EXCERPT PROVIDED:
By Steve Silverman-
(CBS) You have to come flying out of the gate in a 48-game NHL season.
That’s the standard line of nearly every hockey analyst who has written about the end of the hockey lockout and the return of NHL action.
Sounds great. But there’s one problem. It’s not true.
The 1994-95 season was also a truncated 48-game affair. It was the first of Gary Bettman’s three lockouts and lopping off more than 30 games from the schedule left team executives, coaches, players and fans with the idea that any team that wanted to make the playoffs – let alone win the championship – had to start the season as if they were blasted out of a shotgun if they wanted to be successful.
Months after that season started, the NHL awarded the Stanley Cup to the New Jersey Devils.
The Devils started that season by going 0-3-1. However, they ended the year by sweeping the Detroit Red Wings in the Stanley Cup Finals.
So forget the dime-store conclusions. You don’t have to come out of the gate knocking every opponent for a loop. There’s time to make up for a bad start if you have the talent on hand to turn things around.
The Blackhawks just might, but they have the same problem that they did a year ago when they were eliminated by the Phoenix Coyotes in the first round of the playoffs. Corey Crawford in the net is not exactly a pillar of strength.

SOURCE DATA:
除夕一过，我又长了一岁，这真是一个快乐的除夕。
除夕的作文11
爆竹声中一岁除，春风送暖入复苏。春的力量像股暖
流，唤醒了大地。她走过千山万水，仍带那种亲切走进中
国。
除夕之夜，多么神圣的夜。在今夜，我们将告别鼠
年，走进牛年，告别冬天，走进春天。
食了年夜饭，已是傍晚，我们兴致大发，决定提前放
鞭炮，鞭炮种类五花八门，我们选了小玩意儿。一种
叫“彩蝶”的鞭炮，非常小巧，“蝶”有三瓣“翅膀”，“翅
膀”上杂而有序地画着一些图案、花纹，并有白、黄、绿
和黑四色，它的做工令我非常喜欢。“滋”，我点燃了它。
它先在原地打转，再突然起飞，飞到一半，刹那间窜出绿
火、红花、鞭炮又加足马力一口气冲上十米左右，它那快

* * *

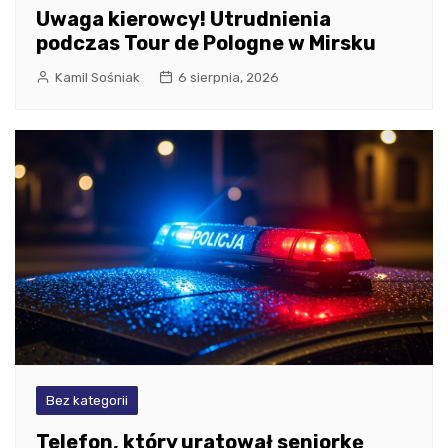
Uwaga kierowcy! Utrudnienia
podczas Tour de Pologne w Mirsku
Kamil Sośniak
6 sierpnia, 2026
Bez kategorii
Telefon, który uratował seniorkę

WHAT YOU ARE ASKED TO DO: Reproduce the passage of the hockey article above that opens with the words "The Devils started" and closes with "turn things around.".

OUTPUT:
The Devils started that season by going 0-3-1. However, they ended the year by sweeping the Detroit Red Wings in the Stanley Cup Finals.
So forget the dime-store conclusions. You don’t have to come out of the gate knocking every opponent for a loop. There’s time to make up for a bad start if you have the talent on hand to turn things around.